Im Augenblick einer Unterrichtsstunde treten Menschen zueinander in Relation, die sich der Sache nach gemeinsam für das Erarbeiten eines Themas engagieren wollen. Jede/r der Anwesenden nimmt an dieser Situation teil mit ganz persönlichen Vorerfahrungen. Die Gleichwertigkeit der Teilnehmer/innen in dieser Situation bleibt erhalten, wenn sich alle, von der Basis der gemeinsamen Lernfähigkeit des Menschen ausgehend, an dem zu erarbeitenden Thema orientieren, jede/r für sich und alle gemeinsam sozusagen als Lehrlinge dem “leben” gegenüber. Erst das Reduzieren auf eine Funktion, die der Lehrer/innen bzw. die der Schüler/innen, reißt die Gleichwertigkeit auseinander und führt dadurch Gewalt ein, die sich formal gewöhnlich in der “Höher-be-wertung” der Lehrer/innen und in der “Minder-be-wertung” der Schüler/innen äußert.

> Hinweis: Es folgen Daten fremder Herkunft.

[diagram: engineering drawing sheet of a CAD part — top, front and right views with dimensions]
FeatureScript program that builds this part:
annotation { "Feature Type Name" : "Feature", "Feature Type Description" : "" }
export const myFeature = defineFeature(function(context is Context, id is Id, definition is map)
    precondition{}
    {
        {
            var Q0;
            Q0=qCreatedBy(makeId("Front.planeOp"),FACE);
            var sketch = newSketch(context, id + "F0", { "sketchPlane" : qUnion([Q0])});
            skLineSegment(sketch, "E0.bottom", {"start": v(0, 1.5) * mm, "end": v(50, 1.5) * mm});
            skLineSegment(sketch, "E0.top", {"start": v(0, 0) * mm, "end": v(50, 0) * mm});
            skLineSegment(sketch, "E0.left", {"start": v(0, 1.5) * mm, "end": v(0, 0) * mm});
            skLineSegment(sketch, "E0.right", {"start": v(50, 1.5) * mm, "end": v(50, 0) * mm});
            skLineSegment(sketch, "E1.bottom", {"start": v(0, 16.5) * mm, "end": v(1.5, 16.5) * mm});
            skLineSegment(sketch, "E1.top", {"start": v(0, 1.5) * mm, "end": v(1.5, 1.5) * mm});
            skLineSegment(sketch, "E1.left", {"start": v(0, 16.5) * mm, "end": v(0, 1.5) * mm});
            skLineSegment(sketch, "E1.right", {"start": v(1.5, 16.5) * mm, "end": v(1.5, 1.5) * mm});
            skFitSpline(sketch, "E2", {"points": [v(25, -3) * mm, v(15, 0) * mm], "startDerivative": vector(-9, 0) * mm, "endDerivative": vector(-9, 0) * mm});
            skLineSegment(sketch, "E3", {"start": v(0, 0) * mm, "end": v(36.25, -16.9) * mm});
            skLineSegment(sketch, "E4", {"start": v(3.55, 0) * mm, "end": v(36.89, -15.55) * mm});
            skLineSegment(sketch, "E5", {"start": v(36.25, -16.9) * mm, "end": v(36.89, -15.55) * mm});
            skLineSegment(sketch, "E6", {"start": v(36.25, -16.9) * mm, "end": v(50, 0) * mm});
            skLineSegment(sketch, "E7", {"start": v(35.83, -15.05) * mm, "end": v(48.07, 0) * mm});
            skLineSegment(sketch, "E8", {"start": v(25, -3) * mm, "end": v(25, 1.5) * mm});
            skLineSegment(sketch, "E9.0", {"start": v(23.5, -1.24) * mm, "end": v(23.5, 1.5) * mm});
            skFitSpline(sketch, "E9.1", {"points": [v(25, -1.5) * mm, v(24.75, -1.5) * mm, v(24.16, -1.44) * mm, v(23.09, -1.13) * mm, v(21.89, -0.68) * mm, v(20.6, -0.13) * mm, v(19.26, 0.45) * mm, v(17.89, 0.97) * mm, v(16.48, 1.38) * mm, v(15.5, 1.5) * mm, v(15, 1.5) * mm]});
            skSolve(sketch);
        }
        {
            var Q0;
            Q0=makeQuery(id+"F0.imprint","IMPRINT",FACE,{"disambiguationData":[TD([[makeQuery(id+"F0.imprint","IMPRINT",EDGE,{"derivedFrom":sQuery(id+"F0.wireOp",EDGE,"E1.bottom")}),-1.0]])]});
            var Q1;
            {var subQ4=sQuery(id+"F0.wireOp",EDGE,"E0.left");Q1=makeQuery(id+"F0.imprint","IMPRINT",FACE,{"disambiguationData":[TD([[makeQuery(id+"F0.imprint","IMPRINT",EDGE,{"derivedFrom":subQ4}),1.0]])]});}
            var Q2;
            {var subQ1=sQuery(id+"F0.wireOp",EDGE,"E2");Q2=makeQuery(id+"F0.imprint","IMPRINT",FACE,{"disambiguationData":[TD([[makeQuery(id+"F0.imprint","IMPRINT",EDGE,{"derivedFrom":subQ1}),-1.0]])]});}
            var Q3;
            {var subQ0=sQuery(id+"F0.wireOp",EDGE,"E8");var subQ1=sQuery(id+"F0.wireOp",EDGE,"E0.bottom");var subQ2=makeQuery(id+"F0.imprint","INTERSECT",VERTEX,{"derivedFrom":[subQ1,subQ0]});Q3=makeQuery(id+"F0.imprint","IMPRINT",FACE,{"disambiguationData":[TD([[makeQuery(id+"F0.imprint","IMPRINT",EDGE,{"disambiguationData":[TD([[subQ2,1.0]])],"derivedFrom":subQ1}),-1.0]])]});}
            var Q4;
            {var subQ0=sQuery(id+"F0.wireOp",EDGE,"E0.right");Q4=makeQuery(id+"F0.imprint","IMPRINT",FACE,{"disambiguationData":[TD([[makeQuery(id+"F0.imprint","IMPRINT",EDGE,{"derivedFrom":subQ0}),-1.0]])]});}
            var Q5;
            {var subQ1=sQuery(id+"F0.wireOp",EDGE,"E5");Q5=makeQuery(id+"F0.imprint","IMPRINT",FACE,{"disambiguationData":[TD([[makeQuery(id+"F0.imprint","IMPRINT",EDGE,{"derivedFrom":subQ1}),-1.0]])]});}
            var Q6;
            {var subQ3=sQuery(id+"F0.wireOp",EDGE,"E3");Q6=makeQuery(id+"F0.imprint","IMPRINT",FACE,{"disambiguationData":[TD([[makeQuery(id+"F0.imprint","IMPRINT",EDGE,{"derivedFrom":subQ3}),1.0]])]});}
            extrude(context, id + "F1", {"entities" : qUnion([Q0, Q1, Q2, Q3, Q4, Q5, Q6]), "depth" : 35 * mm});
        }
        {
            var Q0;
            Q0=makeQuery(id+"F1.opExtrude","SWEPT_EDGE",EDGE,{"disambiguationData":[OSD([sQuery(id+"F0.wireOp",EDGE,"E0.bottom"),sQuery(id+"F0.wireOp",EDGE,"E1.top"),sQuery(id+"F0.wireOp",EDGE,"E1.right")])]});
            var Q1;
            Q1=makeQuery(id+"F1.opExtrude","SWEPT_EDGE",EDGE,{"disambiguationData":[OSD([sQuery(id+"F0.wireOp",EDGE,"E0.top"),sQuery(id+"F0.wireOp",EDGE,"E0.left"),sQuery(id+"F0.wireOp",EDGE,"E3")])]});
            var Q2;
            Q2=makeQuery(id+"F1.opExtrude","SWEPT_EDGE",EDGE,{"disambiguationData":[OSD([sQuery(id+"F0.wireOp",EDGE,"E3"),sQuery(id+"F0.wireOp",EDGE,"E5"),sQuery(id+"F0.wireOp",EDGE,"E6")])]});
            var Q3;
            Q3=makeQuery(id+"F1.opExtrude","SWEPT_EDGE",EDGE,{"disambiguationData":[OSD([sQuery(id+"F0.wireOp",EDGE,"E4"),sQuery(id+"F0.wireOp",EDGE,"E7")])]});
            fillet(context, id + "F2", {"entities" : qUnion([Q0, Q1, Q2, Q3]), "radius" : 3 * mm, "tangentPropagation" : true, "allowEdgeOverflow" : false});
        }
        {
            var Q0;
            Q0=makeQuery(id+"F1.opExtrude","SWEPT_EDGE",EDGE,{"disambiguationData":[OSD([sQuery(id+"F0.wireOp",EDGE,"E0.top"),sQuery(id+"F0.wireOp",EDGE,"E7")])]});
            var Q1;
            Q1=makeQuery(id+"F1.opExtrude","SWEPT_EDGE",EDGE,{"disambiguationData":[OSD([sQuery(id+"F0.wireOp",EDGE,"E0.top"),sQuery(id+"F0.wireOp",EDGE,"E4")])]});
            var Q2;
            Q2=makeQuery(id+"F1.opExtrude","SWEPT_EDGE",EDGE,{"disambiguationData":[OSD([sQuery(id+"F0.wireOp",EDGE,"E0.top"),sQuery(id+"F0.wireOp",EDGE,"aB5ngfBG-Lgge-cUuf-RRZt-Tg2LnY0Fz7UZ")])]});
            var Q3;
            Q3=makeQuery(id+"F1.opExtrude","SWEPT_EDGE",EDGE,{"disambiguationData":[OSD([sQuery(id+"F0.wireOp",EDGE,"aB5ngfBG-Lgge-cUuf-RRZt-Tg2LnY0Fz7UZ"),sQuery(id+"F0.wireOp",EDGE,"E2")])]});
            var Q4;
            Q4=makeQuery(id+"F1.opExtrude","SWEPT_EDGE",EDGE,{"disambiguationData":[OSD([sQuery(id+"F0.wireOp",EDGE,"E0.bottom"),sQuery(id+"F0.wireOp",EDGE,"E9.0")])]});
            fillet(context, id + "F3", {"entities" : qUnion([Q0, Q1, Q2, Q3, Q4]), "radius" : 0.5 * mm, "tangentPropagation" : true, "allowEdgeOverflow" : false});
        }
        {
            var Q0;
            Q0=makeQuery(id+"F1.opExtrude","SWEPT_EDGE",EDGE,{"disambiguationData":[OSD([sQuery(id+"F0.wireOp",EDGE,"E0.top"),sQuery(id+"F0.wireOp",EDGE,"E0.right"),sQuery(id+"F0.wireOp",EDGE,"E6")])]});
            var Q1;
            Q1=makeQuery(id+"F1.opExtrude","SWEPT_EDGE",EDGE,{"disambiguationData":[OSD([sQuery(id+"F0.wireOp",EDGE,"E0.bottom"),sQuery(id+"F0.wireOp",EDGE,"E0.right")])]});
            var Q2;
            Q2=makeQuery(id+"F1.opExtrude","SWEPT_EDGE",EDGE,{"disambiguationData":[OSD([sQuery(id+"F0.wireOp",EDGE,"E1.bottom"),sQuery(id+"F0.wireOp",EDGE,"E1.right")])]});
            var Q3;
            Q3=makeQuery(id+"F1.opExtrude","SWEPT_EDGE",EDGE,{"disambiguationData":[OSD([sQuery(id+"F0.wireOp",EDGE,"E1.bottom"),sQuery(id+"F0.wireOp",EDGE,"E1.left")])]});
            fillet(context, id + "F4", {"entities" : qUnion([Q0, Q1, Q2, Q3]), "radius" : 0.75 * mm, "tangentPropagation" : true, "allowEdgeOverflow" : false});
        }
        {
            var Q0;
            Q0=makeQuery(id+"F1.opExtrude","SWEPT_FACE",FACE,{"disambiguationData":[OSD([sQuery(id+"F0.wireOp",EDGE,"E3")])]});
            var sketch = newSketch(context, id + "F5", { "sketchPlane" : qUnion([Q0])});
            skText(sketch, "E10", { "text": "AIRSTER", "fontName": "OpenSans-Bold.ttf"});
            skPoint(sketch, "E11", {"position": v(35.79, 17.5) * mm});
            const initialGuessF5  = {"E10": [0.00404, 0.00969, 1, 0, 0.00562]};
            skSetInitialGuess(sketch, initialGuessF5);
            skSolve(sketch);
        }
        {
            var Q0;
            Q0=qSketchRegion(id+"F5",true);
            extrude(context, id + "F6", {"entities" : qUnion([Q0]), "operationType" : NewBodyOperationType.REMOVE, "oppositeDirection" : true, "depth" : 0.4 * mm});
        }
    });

Ausgehend vom Wunder des Menschen als ein Individuum, das ausgestattet ist mit individuellen Fähigkeiten und Gaben, die weiterentwickelt werden können, erfahren Schüler/innen und Lehrer/innen den Augenblick des Unterrichts als einen Raum, in dem sie sich als Menschen in ihrer Einzigartigkeit als richtig und würdig erleben dürfen. Die Annahme dieser Situation setzt das Denken frei - Öffnung und Lernfähigkeit werden so möglich.

Es gibt kein Patentrezept, das uns die Verantwortung für die Herausforderung im Umgang mit den Schüler/innen abnimmt und uns vorschreibt, was wir zu tun haben, um die Schüler/innen angemessen zu fördern. Einzige wirkliche Voraussetzung für unsere Arbeit ist unser unbedingtes Ja, die Schüler/innen in ihrer Einzig- und Andersartigkeit kennenlernen zu wollen.

Dadurch sind wir in der Lage, die individuellen Impulse von draußen so aufzunehmen, dass wir die Fähigkeiten anderer und gleichzeitig unsere Andersartigkeit im Sinne unseres Rechts auf die eigene Integrität wahrnehmen. Wir lösen uns dabei von unseren bisjetzigen Vorstellungen und erleben die Variationsfülle der individuellen Personen als eine Weise des Menschseins, die unserer Hingabe Wert ist. Die jeweiligen Situationen unserer Umgangserfahrungen erleben wir dabei in ihrer Öffnung gegenüber lebendiger Entwicklung. Die sensuelle Wahrnehmbarkeit dieser Öffnung lässt uns das Wagnis als angenehm empfinden und die Irritationen des Bisjetzigen als logische Folge unserer Biographie auf uns zu nehmen.